Involving raw_dat and tgt_dat in the same condition

We may not be able to support this. Take a look and let me know @ramiromagno

MH.MHLOC when MH.MHTERM = [GCAHX.NCITERM] or [GCAHX.NCITERMO]

Map the collected value in GCAHX raw_dat locat raw_varialble to MH.MHLOC when this condition is met MH.MHTERM = [GCAHX.NCITERM] or [GCAHX.NCITERMO]

#when using in-pipe
|>
assign_ct(
  raw_dat = GCAHX
  raw_var = "SPCNM",
  tgt_var = "FASPEC",
  ct_spec = study_ct,
  ct_clst = "C1212121",
  tgt_dat = add_cond(.data,  MHTERM %in% GCAHX$NCITERM || MHTERM %in% GCAHX$NCITERM O),
  id_vars = oak_id_vars()
)
ramiromagno commented 2 months ago

To help understand that use case involving variables of raw_dat and tgt_dat in the same condition, could you share how you currently do it with roak's if_then_else() interface?

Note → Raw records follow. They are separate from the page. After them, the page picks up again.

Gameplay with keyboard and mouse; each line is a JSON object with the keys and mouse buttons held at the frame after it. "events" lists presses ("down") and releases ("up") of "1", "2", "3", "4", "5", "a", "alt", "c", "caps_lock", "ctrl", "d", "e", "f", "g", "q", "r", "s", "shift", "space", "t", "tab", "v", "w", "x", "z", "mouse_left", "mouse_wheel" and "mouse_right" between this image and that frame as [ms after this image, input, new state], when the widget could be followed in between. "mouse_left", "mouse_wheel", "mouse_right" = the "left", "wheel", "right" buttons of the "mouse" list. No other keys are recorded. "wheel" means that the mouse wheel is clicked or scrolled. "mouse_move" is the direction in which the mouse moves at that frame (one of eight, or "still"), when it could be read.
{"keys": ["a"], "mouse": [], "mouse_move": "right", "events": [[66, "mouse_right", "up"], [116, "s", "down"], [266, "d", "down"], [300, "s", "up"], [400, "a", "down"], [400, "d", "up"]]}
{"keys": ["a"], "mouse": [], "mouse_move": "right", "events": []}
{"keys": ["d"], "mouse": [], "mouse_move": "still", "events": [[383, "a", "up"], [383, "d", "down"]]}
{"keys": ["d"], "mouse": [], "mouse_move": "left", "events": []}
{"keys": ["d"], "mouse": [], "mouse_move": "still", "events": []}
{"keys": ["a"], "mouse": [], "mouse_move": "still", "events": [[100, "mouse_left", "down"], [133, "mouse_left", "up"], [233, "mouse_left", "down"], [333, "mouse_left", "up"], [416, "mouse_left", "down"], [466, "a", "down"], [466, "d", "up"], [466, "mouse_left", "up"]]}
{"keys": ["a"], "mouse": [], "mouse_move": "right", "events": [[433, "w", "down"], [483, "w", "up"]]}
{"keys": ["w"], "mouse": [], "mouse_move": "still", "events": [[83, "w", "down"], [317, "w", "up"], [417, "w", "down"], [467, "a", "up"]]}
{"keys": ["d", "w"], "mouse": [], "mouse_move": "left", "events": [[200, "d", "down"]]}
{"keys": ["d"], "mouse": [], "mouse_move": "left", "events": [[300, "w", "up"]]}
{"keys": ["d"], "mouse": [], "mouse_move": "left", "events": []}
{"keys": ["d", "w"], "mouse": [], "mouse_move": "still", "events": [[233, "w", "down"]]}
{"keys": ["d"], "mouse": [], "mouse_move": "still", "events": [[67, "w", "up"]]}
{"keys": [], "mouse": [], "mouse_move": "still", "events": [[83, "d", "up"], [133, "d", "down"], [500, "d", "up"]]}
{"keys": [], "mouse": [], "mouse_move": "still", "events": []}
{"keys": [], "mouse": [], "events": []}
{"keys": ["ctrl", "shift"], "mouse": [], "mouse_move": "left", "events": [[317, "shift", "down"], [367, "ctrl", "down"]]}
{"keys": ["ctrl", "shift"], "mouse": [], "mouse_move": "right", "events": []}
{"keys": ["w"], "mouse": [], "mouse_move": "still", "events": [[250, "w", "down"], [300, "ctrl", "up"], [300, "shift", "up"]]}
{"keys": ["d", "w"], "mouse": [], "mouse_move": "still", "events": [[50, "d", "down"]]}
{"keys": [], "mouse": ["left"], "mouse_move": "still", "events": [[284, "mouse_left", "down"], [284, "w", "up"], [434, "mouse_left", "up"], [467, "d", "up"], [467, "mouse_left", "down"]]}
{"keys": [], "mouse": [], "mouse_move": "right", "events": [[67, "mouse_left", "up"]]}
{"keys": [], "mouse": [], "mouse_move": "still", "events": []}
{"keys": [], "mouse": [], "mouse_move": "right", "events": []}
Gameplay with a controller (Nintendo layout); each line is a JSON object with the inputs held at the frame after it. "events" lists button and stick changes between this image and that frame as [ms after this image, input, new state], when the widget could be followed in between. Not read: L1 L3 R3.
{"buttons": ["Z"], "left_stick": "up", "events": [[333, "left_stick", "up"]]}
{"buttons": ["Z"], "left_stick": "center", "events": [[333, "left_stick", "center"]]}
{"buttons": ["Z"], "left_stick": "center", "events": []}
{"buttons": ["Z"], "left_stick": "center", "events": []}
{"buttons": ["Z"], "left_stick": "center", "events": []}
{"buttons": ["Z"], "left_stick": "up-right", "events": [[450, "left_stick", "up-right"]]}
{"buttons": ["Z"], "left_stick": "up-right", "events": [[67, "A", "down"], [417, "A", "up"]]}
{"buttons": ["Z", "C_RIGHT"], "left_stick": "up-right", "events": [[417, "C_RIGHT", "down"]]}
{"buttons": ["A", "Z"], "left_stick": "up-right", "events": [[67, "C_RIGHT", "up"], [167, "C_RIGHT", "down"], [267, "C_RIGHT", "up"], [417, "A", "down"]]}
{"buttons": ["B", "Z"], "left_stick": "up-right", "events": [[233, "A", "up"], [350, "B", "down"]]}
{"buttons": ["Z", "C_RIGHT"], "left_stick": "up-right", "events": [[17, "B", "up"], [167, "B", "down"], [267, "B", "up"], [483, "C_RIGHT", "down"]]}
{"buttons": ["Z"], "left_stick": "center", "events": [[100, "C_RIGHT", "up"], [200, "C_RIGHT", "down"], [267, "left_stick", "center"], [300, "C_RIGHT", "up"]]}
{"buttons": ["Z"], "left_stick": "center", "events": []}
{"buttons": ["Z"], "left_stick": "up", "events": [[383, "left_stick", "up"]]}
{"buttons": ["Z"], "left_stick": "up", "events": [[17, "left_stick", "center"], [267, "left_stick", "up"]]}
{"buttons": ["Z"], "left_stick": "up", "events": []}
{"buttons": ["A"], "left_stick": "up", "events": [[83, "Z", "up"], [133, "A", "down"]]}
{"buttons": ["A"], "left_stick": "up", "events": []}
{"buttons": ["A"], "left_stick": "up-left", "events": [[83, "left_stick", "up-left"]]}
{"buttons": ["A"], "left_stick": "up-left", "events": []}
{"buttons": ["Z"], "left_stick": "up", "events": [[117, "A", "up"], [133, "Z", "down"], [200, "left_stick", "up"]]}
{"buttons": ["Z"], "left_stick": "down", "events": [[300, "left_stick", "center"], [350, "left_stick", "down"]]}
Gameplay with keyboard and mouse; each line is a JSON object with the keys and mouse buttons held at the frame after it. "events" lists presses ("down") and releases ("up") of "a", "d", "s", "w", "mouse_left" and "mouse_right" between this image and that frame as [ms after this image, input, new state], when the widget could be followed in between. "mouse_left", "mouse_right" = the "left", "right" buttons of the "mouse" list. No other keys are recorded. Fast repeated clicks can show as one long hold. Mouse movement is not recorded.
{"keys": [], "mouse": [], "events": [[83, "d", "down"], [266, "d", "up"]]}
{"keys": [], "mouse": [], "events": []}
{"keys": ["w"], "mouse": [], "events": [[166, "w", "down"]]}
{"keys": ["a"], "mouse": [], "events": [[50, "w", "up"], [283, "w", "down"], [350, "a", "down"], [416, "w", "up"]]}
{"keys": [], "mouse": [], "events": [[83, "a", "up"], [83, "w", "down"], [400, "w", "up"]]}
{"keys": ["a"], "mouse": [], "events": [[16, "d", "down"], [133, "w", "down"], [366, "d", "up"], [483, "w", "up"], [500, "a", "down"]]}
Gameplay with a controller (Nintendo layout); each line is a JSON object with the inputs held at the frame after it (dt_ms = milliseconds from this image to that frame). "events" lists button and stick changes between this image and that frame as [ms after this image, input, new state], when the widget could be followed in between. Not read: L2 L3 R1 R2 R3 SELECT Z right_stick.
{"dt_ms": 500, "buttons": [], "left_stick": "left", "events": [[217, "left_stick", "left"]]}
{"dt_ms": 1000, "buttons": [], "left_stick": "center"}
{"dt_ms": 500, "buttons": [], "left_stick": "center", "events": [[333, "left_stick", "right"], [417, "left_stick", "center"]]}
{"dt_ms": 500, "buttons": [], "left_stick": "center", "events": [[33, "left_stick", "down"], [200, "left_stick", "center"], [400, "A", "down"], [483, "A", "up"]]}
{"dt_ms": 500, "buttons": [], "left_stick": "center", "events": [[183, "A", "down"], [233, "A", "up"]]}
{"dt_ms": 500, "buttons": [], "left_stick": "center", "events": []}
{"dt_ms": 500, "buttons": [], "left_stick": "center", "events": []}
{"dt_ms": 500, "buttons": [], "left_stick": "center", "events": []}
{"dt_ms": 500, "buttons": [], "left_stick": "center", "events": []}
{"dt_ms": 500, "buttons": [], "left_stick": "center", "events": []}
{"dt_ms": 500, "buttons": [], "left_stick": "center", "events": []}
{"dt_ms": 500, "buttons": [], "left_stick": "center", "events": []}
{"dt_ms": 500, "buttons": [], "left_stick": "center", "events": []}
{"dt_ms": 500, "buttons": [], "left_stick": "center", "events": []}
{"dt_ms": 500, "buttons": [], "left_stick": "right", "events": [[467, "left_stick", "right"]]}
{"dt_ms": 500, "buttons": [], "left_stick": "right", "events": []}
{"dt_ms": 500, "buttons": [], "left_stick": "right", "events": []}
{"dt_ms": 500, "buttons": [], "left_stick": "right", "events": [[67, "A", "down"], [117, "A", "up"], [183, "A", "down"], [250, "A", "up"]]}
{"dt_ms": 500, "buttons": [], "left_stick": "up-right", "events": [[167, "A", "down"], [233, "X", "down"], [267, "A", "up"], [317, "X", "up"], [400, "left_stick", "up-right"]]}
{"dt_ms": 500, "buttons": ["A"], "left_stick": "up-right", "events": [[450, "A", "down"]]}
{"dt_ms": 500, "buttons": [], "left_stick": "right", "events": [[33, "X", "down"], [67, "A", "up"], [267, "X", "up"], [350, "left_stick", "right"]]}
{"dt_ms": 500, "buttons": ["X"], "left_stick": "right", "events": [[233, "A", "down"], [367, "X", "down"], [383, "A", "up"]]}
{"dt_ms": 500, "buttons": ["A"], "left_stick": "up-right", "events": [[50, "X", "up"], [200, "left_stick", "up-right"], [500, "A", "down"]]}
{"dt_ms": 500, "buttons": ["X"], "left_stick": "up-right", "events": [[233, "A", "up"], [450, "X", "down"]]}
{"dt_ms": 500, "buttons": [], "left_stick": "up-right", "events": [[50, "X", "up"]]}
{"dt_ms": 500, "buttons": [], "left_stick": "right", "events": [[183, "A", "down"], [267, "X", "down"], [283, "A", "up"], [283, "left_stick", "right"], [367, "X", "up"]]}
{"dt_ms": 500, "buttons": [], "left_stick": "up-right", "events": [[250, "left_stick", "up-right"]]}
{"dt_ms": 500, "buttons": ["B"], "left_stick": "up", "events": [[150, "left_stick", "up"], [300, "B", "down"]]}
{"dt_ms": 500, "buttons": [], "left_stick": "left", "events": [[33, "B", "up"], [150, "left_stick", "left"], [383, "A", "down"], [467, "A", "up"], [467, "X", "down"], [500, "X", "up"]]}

ramiromagno commented 2 months ago

What should happen if the condition results in NA?

rammprasad commented 1 month ago

To help understand that use case involving variables of raw_dat and tgt_dat in the same condition, could you share how you currently do it with roak's if_then_else() interface?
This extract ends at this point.